Fencing

Baby brings new life to fencing vet Schalm

By Braedon Clark

Name: SHERRAINE SCHALM
Sport: FENCING
Event: EPEE
Age: 37
Resides: VERONA, ITALY
Associations: OTTAWA FENCING CLUB, UNIVERSITY OF OTTAWA
Previous Olympics: 2000, 2004, 2008

With an unmatched resume in Canadian fencing, 37-year-old Sherraine Schalm of Ottawa Fencing will enter the London 2012 Games with a different mindset than any three of her previous Olympics experiences.

The University of Ottawa graduate had plenty on her plate already, but that workload grew exponentially when she gave birth to her first child just three months before London qualification began. She and husband Matteo welcomed daughter Gaia two winters ago.

Paul ApSimon, Schalm’s former coach at uOttawa and Canada’s fencing team leader in London, thinks having the baby has indirectly helped her.

“Right now she’s in a good head-space. She’s enjoying life,” ApSimon says. “The birth of her daughter changed the way she approached fencing. She’s got something more in her life, and I think that balance is really going to help her game.”

That balance has at least made Schalm’s training sessions more eventful. As she delightfully detailed in a blog for the Toronto Star, Schalm, who now lives in Italy, was forced to take the unusual step of bringing her infant daughter along to watch her train.

In addition to charming her mother’s colleagues, as babies are wont to do, Gaia also acted as a de facto bodyguard for Mom. As Schalm relates it, a routine match changed quickly when her opponent, a teenage boy, struck a hard blow to her elbow.

Falling to the ground, Schalm cried out in pain, but it was nothing compared to the screeching that cascaded from Gaia’s playpen. She’d seen her mother fall and was not pleased.

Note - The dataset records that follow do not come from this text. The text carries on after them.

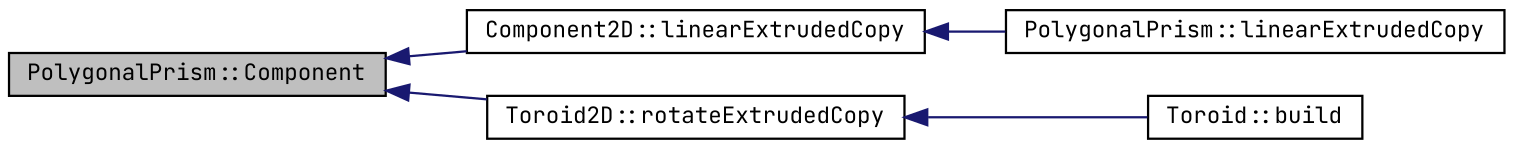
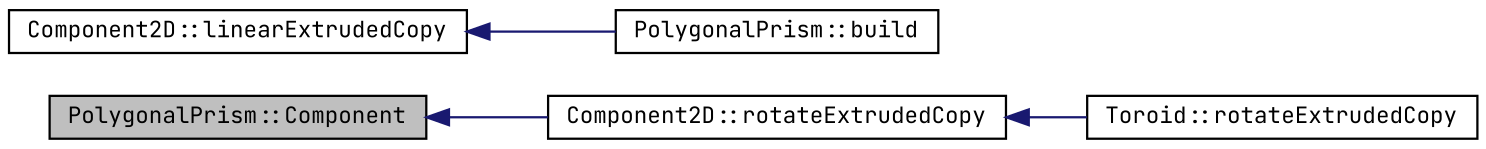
  digraph {
    fontname="JetBrains Mono"
    rankdir=LR
    node [color=black fillcolor=white fontname="JetBrains Mono" fontsize=10 shape=record style=filled]
    edge [color=midnightblue dir=back fontname="JetBrains Mono" fontsize=10 labelfontname=Helvetica labelfontsize=10 style=solid]
    n1 [fillcolor=grey75 fontcolor=black height=0.2 label="PolygonalPrism::Component" width=0.4]
    n2 [height=0.2 label="Component2D::linearExtrudedCopy" width=0.4]
-   n3 [height=0.2 label="Toroid2D::rotateExtrudedCopy" width=0.4]
-   n4 [height=0.2 label="PolygonalPrism::linearExtrudedCopy" width=0.4]
-   n5 [height=0.2 label="Toroid::build" width=0.4]
-   n1 -> n2
+   n3 [height=0.2 label="Component2D::rotateExtrudedCopy" width=0.4]
+   n4 [height=0.2 label="PolygonalPrism::build" width=0.4]
+   n5 [height=0.2 label="Toroid::rotateExtrudedCopy" width=0.4]
    n1 -> n3
    n2 -> n4
    n3 -> n5
  }
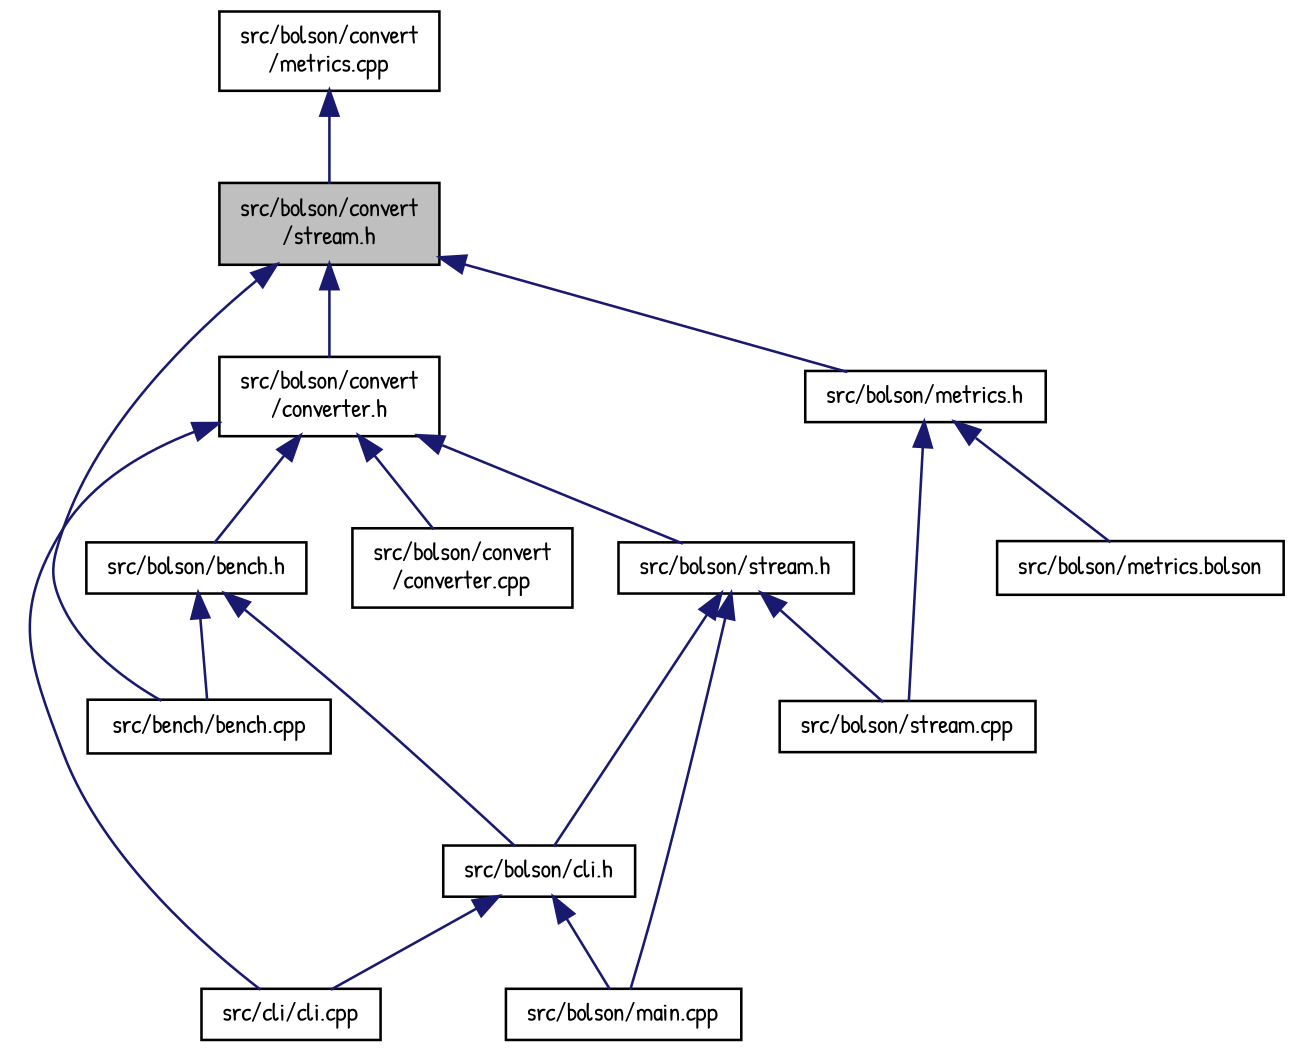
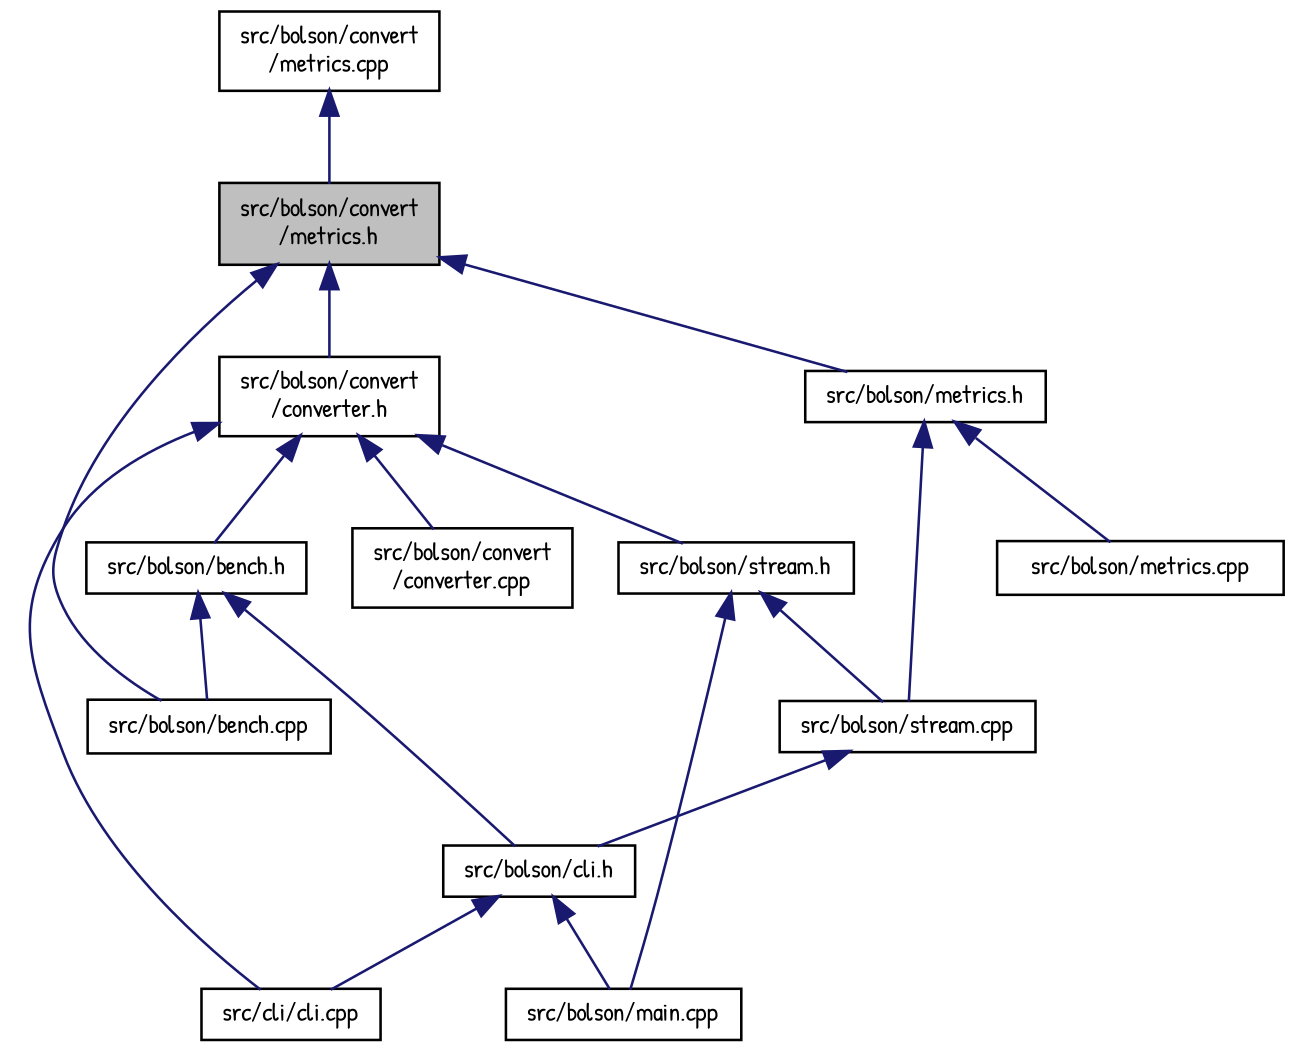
  digraph {
    fontname="Patrick Hand"
    node [color=black fillcolor=white fontname="Patrick Hand" fontsize=10 shape=record style=filled]
    edge [color=midnightblue dir=back fontname="Patrick Hand" fontsize=10 labelfontname=Helvetica labelfontsize=10 style=solid]
-   n1 [fillcolor=grey75 fontcolor=black height=0.2 label="src/bolson/convert\l/stream.h" width=0.4]
-   n2 [height=0.2 label="src/bench/bench.cpp" width=0.4]
+   n1 [fillcolor=grey75 fontcolor=black height=0.2 label="src/bolson/convert\l/metrics.h" width=0.4]
+   n2 [height=0.2 label="src/bolson/bench.cpp" width=0.4]
    n3 [height=0.2 label="src/bolson/convert\l/converter.h" width=0.4]
    n4 [height=0.2 label="src/bolson/metrics.h" width=0.4]
    n5 [height=0.2 label="src/bolson/bench.h" width=0.4]
    n6 [height=0.2 label="src/cli/cli.cpp" width=0.4]
    n7 [height=0.2 label="src/bolson/convert\l/converter.cpp" width=0.4]
    n8 [height=0.2 label="src/bolson/stream.h" width=0.4]
    n9 [height=0.2 label="src/bolson/stream.cpp" width=0.4]
-   n10 [height=0.2 label="src/bolson/metrics.bolson" width=0.4]
+   n10 [height=0.2 label="src/bolson/metrics.cpp" width=0.4]
    n11 [height=0.2 label="src/bolson/convert\l/metrics.cpp" width=0.4]
    n12 [height=0.2 label="src/bolson/cli.h" width=0.4]
    n13 [height=0.2 label="src/bolson/main.cpp" width=0.4]
    n1 -> n2
    n1 -> n3
    n1 -> n4
    n3 -> n5
    n3 -> n6
    n3 -> n7
    n3 -> n8
    n4 -> n9
    n4 -> n10
    n5 -> n2
    n5 -> n12
    n8 -> n9
-   n8 -> n12
+   n9 -> n12
    n8 -> n13
    n11 -> n1
    n12 -> n6
    n12 -> n13
  }
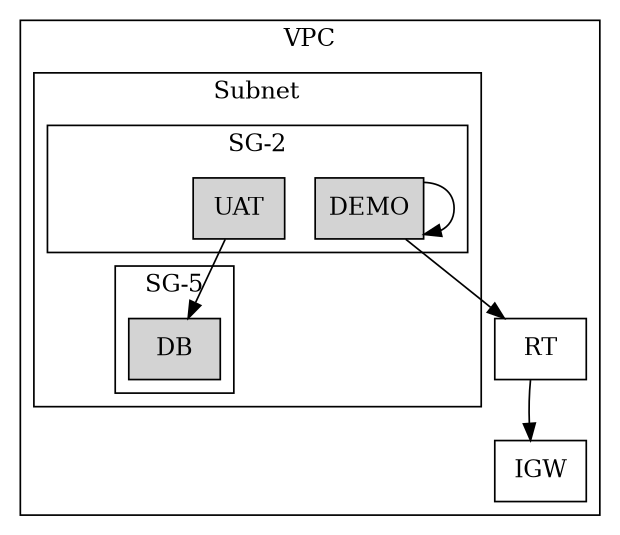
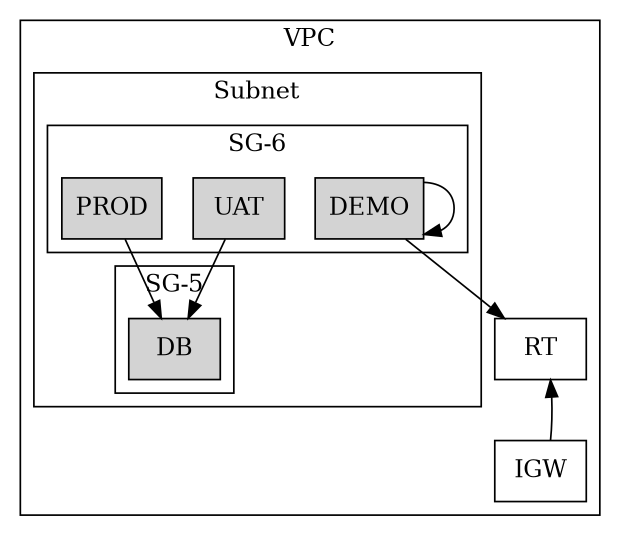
  digraph {
    compound=true
    node [shape=box style=filled]
    DB
    UAT
+   PROD
    DEMO
    IGW [style=""]
    RT [style=""]
    subgraph cluster_1 {
      label=VPC
      IGW
      RT
      subgraph cluster_2 {
        label=Subnet
        subgraph cluster_3 {
          label="SG-5"
          DB
        }
        subgraph cluster_4 {
-         label="SG-2"
+         label="SG-6"
          UAT
+         PROD
          DEMO
        }
      }
    }
    UAT -> DB
+   PROD -> DB
    DEMO -> DEMO
    DEMO -> RT
-   RT -> IGW
+   IGW -> RT
  }
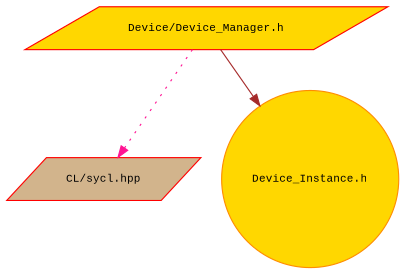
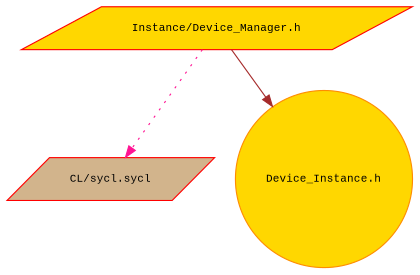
  digraph {
    fontname="Liberation Mono"
    node [color=red fillcolor=gold fontname="Liberation Mono" fontsize=10 shape=parallelogram style=filled]
    edge [fontname="Liberation Mono" fontsize=10 labelfontname=Helvetica labelfontsize=10]
-   n1 [fontcolor=black height=0.2 label="Device/Device_Manager.h" width=0.4]
-   n2 [fillcolor=tan height=0.2 label="CL/sycl.hpp" width=0.4]
+   n1 [fontcolor=black height=0.2 label="Instance/Device_Manager.h" width=0.4]
+   n2 [fillcolor=tan height=0.2 label="CL/sycl.sycl" width=0.4]
    n3 [color=darkorange height=0.2 label="Device_Instance.h" shape=circle width=0.4]
    n1 -> n2 [color=deeppink style=dotted]
    n1 -> n3 [color=brown style=solid]
  }
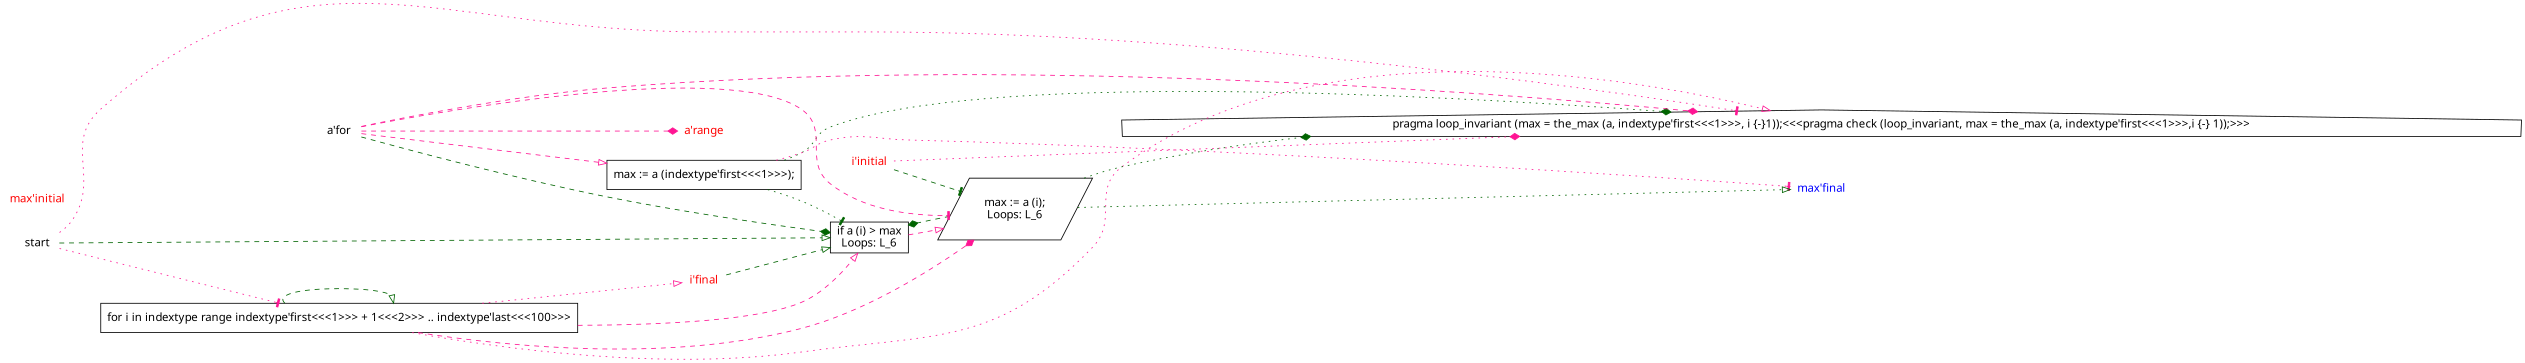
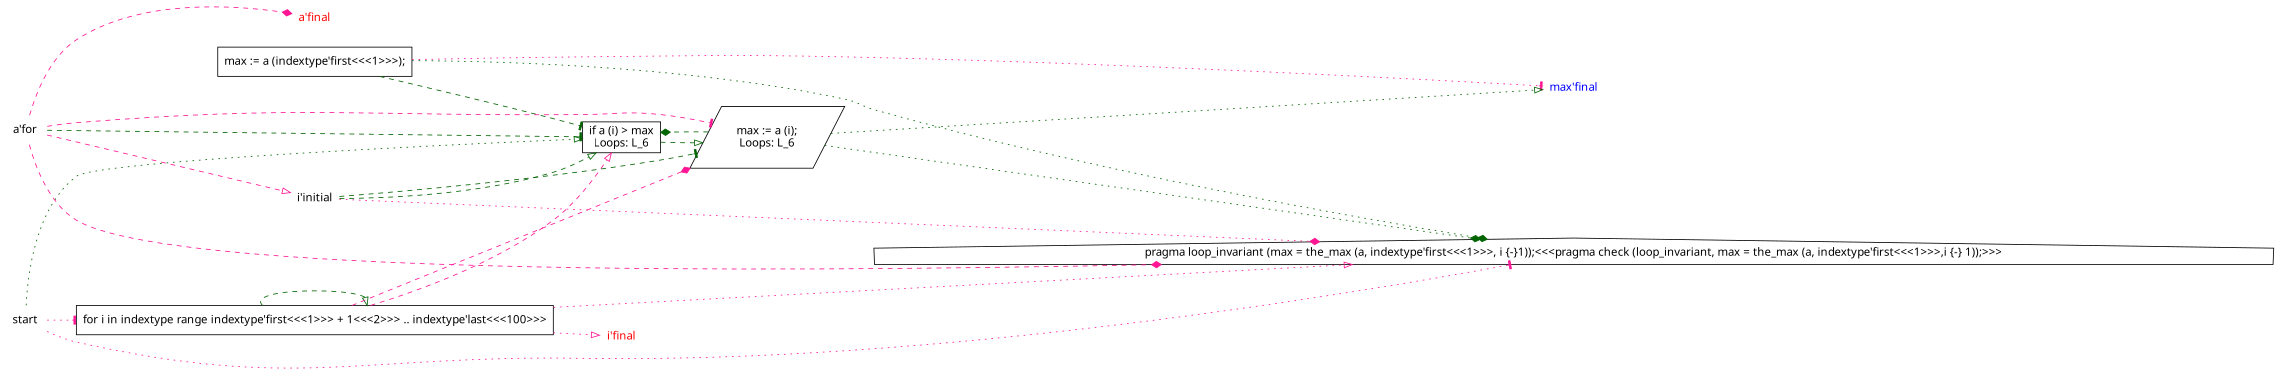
  digraph {
    fontname="Noto Sans"
    rankdir=LR
    splines=True
    node [fontname="Noto Sans" shape=plaintext]
    edge [arrowType=normal arrowhead=onormal color=deeppink fontname="Noto Sans" style=dashed]
    n1 [label=start]
    n2 [label="pragma loop_invariant (max = the_max (a, indextype'first<<<1>>>, i {-}1));<<<pragma check (loop_invariant, max = the_max (a, indextype'first<<<1>>>,i {-} 1));>>>" shape=house]
    n3 [label="if a (i) > max\nLoops:&nbsp;L_6" shape=box]
    n4 [label="for i in indextype range indextype'first<<<1>>> + 1<<<2>>> .. indextype'last<<<100>>>" shape=box]
    n5 [label="max := a (indextype'first<<<1>>>);" shape=box]
    n6 [fontcolor=blue label="max'final"]
    n7 [label="max := a (i);\nLoops:&nbsp;L_6" shape=parallelogram]
    n8 [fontcolor=red label="i'final"]
    n9 [label="a'for"]
-   n10 [fontcolor=red label="a'range"]
-   n11 [fontcolor=red label="max'initial"]
-   n12 [label="i'initial" fontcolor=red]
+   n10 [fontcolor=red label="a'final"]
+   n12 [label="i'initial"]
    n1 -> n2 [arrowhead=tee style=dotted]
-   n1 -> n3 [color=darkgreen]
+   n1 -> n3 [color=darkgreen style=dotted]
    n1 -> n4 [arrowhead=tee style=dotted]
-   n3 -> n7
+   n3 -> n7 [color=darkgreen]
    n4 -> n2 [style=dotted]
    n4 -> n3
    n4 -> n4 [color=darkgreen]
    n4 -> n7 [arrowhead=diamond]
    n4 -> n8 [style=dotted]
    n5 -> n2 [arrowhead=diamond color=darkgreen style=dotted]
-   n5 -> n3 [arrowhead=tee color=darkgreen style=dotted]
+   n5 -> n3 [arrowhead=tee color=darkgreen]
    n5 -> n6 [arrowhead=tee style=dotted]
    n7 -> n2 [arrowhead=diamond color=darkgreen style=dotted]
    n7 -> n3 [arrowhead=diamond color=darkgreen]
    n7 -> n6 [color=darkgreen style=dotted]
    n9 -> n2 [arrowhead=diamond]
-   n9 -> n3 [arrowhead=diamond color=darkgreen]
-   n9 -> n5
+   n9 -> n3 [arrowhead=tee color=darkgreen]
+   n9 -> n12
    n9 -> n7 [arrowhead=tee]
    n9 -> n10 [arrowhead=diamond]
    n12 -> n2 [arrowhead=diamond style=dotted]
-   n8 -> n3 [color=darkgreen]
+   n12 -> n3 [color=darkgreen]
    n12 -> n7 [arrowhead=tee color=darkgreen]
  }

“Just as she started to calm down, my teenage adversary came over to apologize,” Schalm wrote in the Star. “Gaia looked at him and with all the righteous indignation a 10-month-old can muster, she started screeching, crying and pointing at him as if to publicly shame him for hurting her mother.”

Aside from that minor hiccup, Schalm’s training has progressed well, as she is certain to be named to Canada’s Olympic roster on July 10. Owner of 32 career World Cup medals and Canada’s only fencer to win an overall World Cup circuit crown, this will be Schalm’s fourth Olympics. She might not be heading to London as a medal favorite, but ApSimon, her former coach, thinks Schalm’s dark horse status might give her a leg up on the competition.

“I’m looking forward to London and seeing what she can do there,” ApSimon says of the athlete who was ranked 25th in the world last season. “She’s coming in under the radar and I think she’ll be able to surprise a lot of people.”